How to read the US election results

The US election is a little more than a month away.

There is plenty of time to watch and assess the campaign from a national perspective.

Here are some key takeaways from our latest election coverage.1.

The popular vote isn’t the winner The popular votes count are now a whopping 3.5 million, a record high for a presidential election, with the most popular vote winner in the 2016 presidential election.

That’s a pretty big jump for a race that featured three major parties.

And while the popular vote doesn’t determine the outcome, it is by far the most significant vote.

For the first time since 1996, there is no national popular vote lead over the two major parties, and Trump’s victory was a clear mandate to push through his agenda.

That means there’s no reason to think the popular-vote victory was anything less than a resounding victory for Trump, and there are plenty of reasons to believe he would have won if the popular votes hadn’t flipped in a number of states, including the electoral college.2.

Trump’s election is the first in a series Trump won the popular election in every state, including in the Electoral College, according to the latest RealClearPolitics polling average.

Trump won in all 50 states in the November election, and that number would have been a lot higher had he won in a swing state like Virginia or Michigan.

In fact, Trump would have needed to win both those states to win the presidency, so the popular count isn’t a definitive indication of who will win the election.

3.

The Democrats lost the popular, but not electoral college vote The Democratic Party lost the electoral vote in the popular and electoral college, but Trump won all 50 of the states that went to Trump.

The party’s popular vote is still the second-highest after the popular one, and it is the third-largest electoral vote margin in the history of the republic.

Trump has won the Electoral college since 1988, when George H.W. Bush won it by 538 votes.

The Democratic party lost the national popular-weighted vote in 2016 by more than 10,000 votes.

4.

Trump needs to win states where the popular margin is larger than the electoral one.

The electoral college was based on popular vote, and a victory by Trump would need to win all 50 Electoral College states, and the national electoral college by more votes than the margin of the popular ones.

That would require the Republicans to win five of those five states, while Democrats would need only one, North Carolina.

5.

Trump could win by a larger margin than the popular electoral vote win, but it’s not a guarantee If you want to predict the outcome of a race, you can’t just count the votes.

You need to look at the state-by-state numbers and look at how the popular popular vote margin varies.

If Trump’s margin of victory is larger or larger than his popular vote victory, he would need at least 50% of the Electoral vote to win.

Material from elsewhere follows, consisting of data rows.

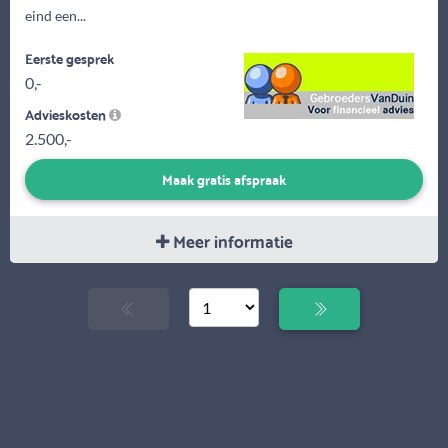
eind een...
Eerste gesprek
0,-
Advieskosten
2.500,-
Maak gratis afspraak
Meer informatie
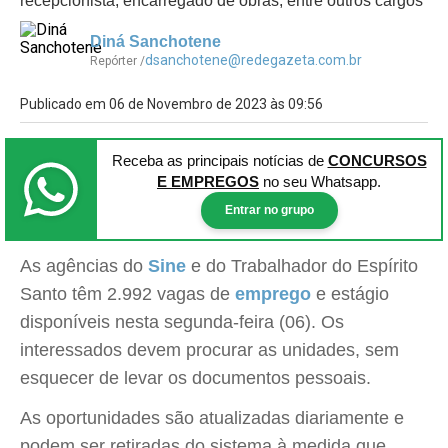
recepcionista, encarregado de obras, entre outros cargos
Diná Sanchotene
dsanchotene@redegazeta.com.br
Repórter /
Publicado em 06 de Novembro de 2023 às 09:56
Receba as principais notícias
de
CONCURSOS
E EMPREGOS
no seu Whatsapp.
Entrar no grupo
As agências do
Sine
e do Trabalhador do Espírito
Santo têm 2.992 vagas de
emprego
e estágio
disponíveis nesta segunda-feira (06). Os
interessados devem procurar as unidades, sem
esquecer de levar os documentos pessoais.
As oportunidades são atualizadas diariamente e
podem ser retiradas do sistema à medida que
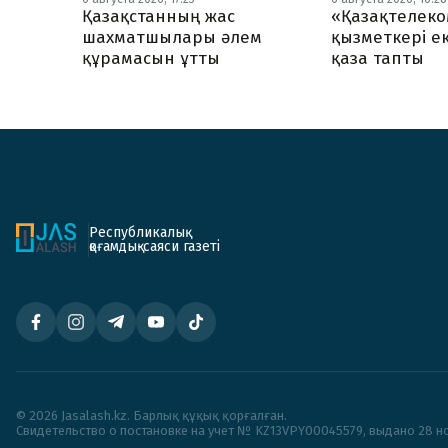
Қазақстанның жас
«Қазақтелеко
шахматшылары әлем
қызметкері ек
құрамасын ұтты
қаза тапты
Республикалық
қоғамдық-саяси газеті
© 2026 Jasalash.kz. Барлық құқық қорғалған.
Cвидетельство о постановке на учет № KZ13VPY00045579, выдано 28 но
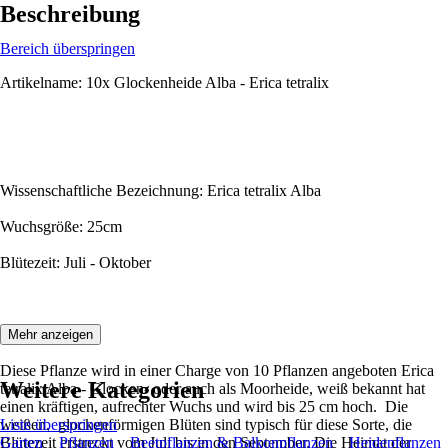
Beschreibung
Bereich überspringen
Artikelname: 10x Glockenheide Alba - Erica tetralix
Wissenschaftliche Bezeichnung: Erica tetralix Alba
Wuchsgröße: 25cm
Blütezeit: Juli - Oktober
Beschreibung:
Mehr anzeigen
Diese Pflanze wird in einer Charge von 10 Pflanzen angeboten Erica
Weitere Kategorien
tetralix Alba - Glocken- oder auch als Moorheide, weiß bekannt hat
einen kräftigen, aufrechter Wuchs und wird bis 25 cm hoch. Die
weißen, glockenförmigen Blüten sind typisch für diese Sorte, die
Liste überspringen
Blütezeit erstreckt vom Juli bis in den September. Die Heimat der
Garten
Pflanzen
Beetpflanzen & Balkonpflanzen
Heidepflanzen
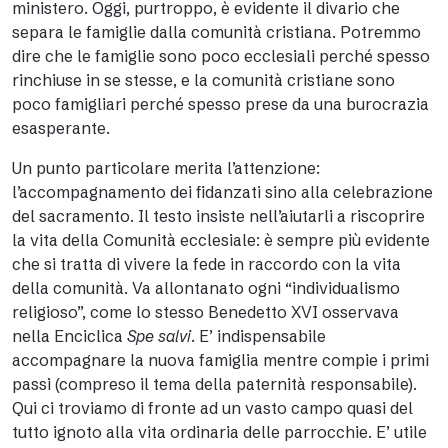
ministero. Oggi, purtroppo, è evidente il divario che
separa le famiglie dalla comunità cristiana. Potremmo
dire che le famiglie sono poco ecclesiali perché spesso
rinchiuse in se stesse, e la comunità cristiane sono
poco famigliari perché spesso prese da una burocrazia
esasperante.
Un punto particolare merita l’attenzione:
l’accompagnamento dei fidanzati sino alla celebrazione
del sacramento. Il testo insiste nell’aiutarli a riscoprire
la vita della Comunità ecclesiale: è sempre più evidente
che si tratta di vivere la fede in raccordo con la vita
della comunità. Va allontanato ogni “individualismo
religioso”, come lo stesso Benedetto XVI osservava
nella Enciclica
Spe salvi
. E’ indispensabile
accompagnare la nuova famiglia mentre compie i primi
passi (compreso il tema della paternità responsabile).
Qui ci troviamo di fronte ad un vasto campo quasi del
tutto ignoto alla vita ordinaria delle parrocchie. E’ utile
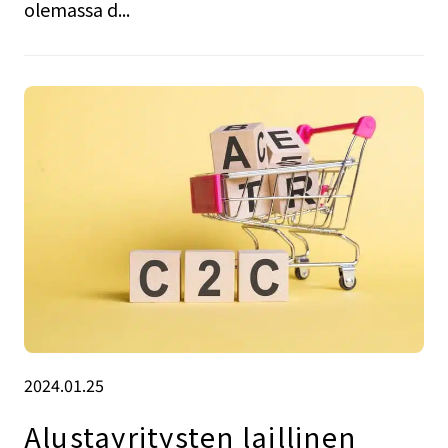
olemassa d...
2024.01.25
Alustayritysten laillinen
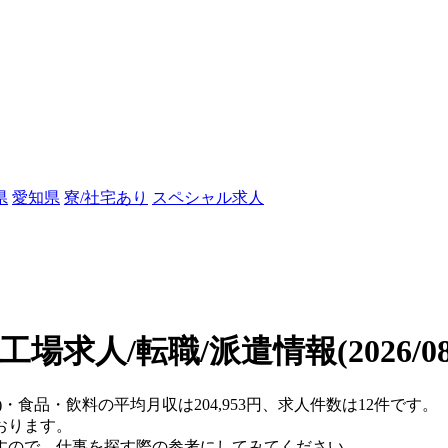
県
愛知県
寮/社宅あり
スペシャル求人
工場求人/転職/派遣情報
(2026/
)・食品・飲料の平均月収は204,953円、求人件数は12件です。
おります。
すので、仕事を探す際の参考にしてみてください。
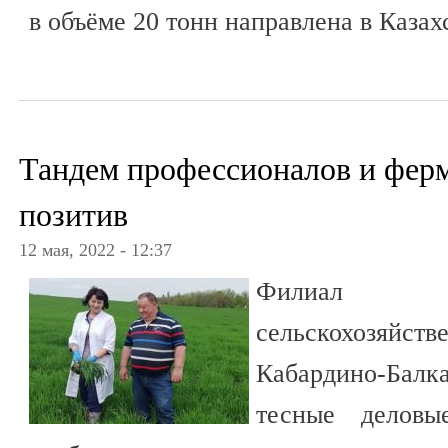
в объёме 20 тонн направлена в Казах
Тандем профессионалов и ферм
позитив
12 мая, 2022 - 12:37
Филиал 
сельскохозяй
Кабардино-Балк
тесные деловы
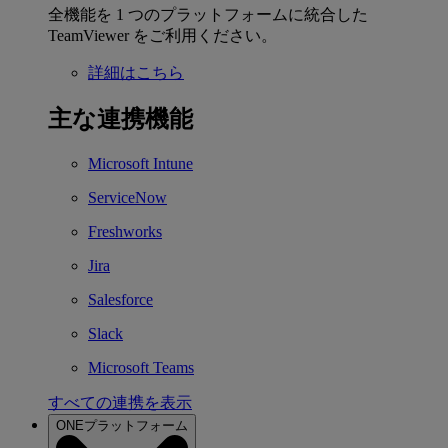
全機能を 1 つのプラットフォームに統合した
TeamViewer をご利用ください。
詳細はこちら
主な連携機能
Microsoft Intune
ServiceNow
Freshworks
Jira
Salesforce
Slack
Microsoft Teams
すべての連携を表示
ONEプラットフォーム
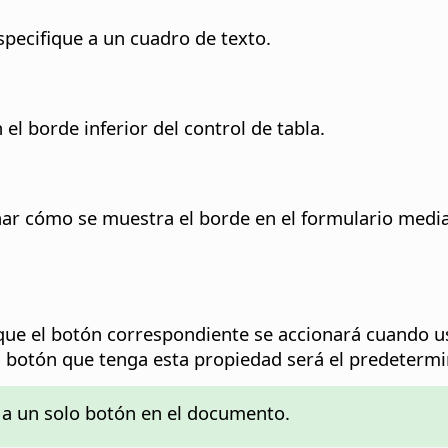
pecifique a un cuadro de texto.
 el borde inferior del control de tabla.
ar cómo se muestra el borde en el formulario median
e el botón correspondiente se accionará cuando us
el botón que tenga esta propiedad será el predeterm
 a un solo botón en el documento.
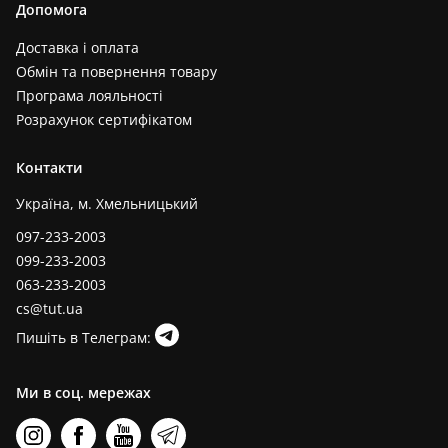
Допомога
Доставка і оплата
Обмін та повернення товару
Програма лояльності
Розрахунок сертифікатом
Контакти
Україна, м. Хмельницький
097-233-2003
099-233-2003
063-233-2003
cs@tut.ua
Пишіть в Телеграм:
Ми в соц. мережах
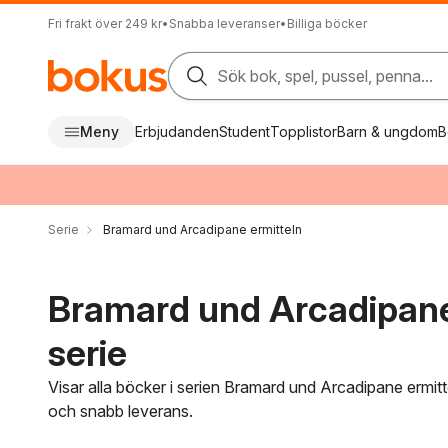
Fri frakt över 249 kr
•
Snabba leveranser
•
Billiga böcker
Sök bok, spel, pussel, penna...
Meny
Erbjudanden
Student
Topplistor
Barn & ungdom
B
Serie
Bramard und Arcadipane ermitteln
Bramard und Arcadipane
serie
Visar alla böcker i serien Bramard und Arcadipane ermitt
och snabb leverans.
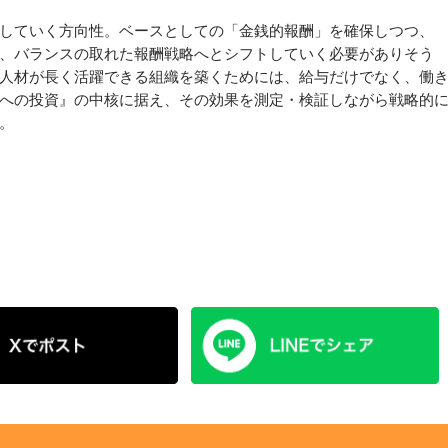
していく方向性。ベースとしての「金銭的報酬」を確保しつつ、
、バランスの取れた報酬戦略へとシフトしていく必要がありそう
な人材が長く活躍できる組織を築くためには、給与だけでなく、働
への投資』の中核に据え、その効果を測定・検証しながら戦略的
。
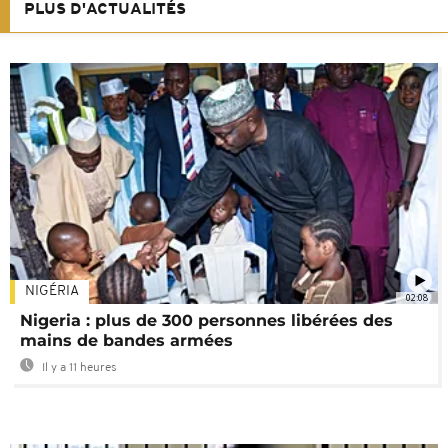
PLUS D'ACTUALITÉS
NIGÉRIA
02:08
Nigeria : plus de 300 personnes libérées des
mains de bandes armées
Il y a 11 heures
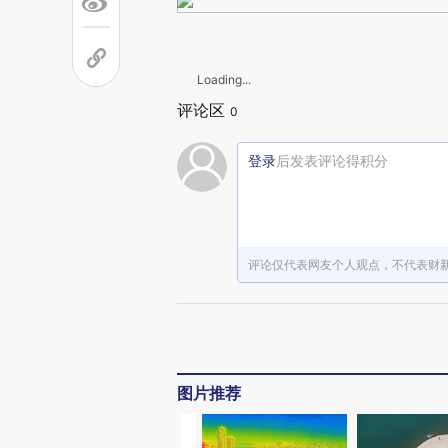
Loading...
评论区
0
登录
后发表评论得积分
评论仅代表网友个人观点，不代表财
图片推荐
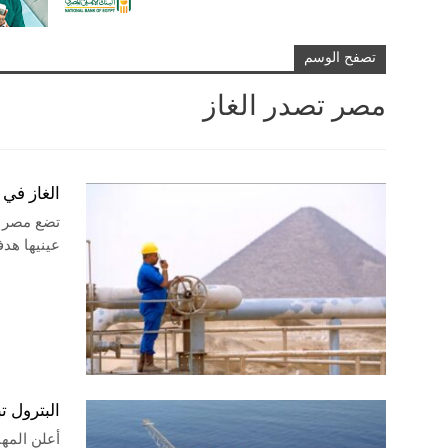
تصفح الوسم
مصر تصدر الغاز
الغاز في 
عينيها هدفا
البترول تبدأ 
أعلن المهن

If the national percentage of the vote is bigger than 50%, Trump would win the Electoral votes, but would have to win at least 51% of national popular votes.

Trump would also need at most 51% to win, which is why the popular number is still a big deal in the race.

It could go either way, but if it’s a tie, then the national average is what matters.

If it’s close, the national election average is also a big thing.

Here’s what the popular national popular and popular electoral votes would have looked like, based on the national share of the national vote:In 2016, Trump won 51.5% of all votes.

That is, he won about one-third of the total popular vote in all states, which was an enormous margin.

In a Trump victory, that would have made the popular state share, or popular margin, about 1.4 percentage points larger.

That margin was about 0.2 percentage points bigger than the 1.5 percentage point national popular margin in 2016, according the RealClear Politics average.

That difference between the popular voting share and the electoral-college vote is what makes it so significant.

But there’s more to the popular numbers than just the state share.

Here’s how that difference varies:For the next few months, you might want to check out our weekly election recap, which highlights key news, analysis, and commentary.

In addition, check out the election timeline.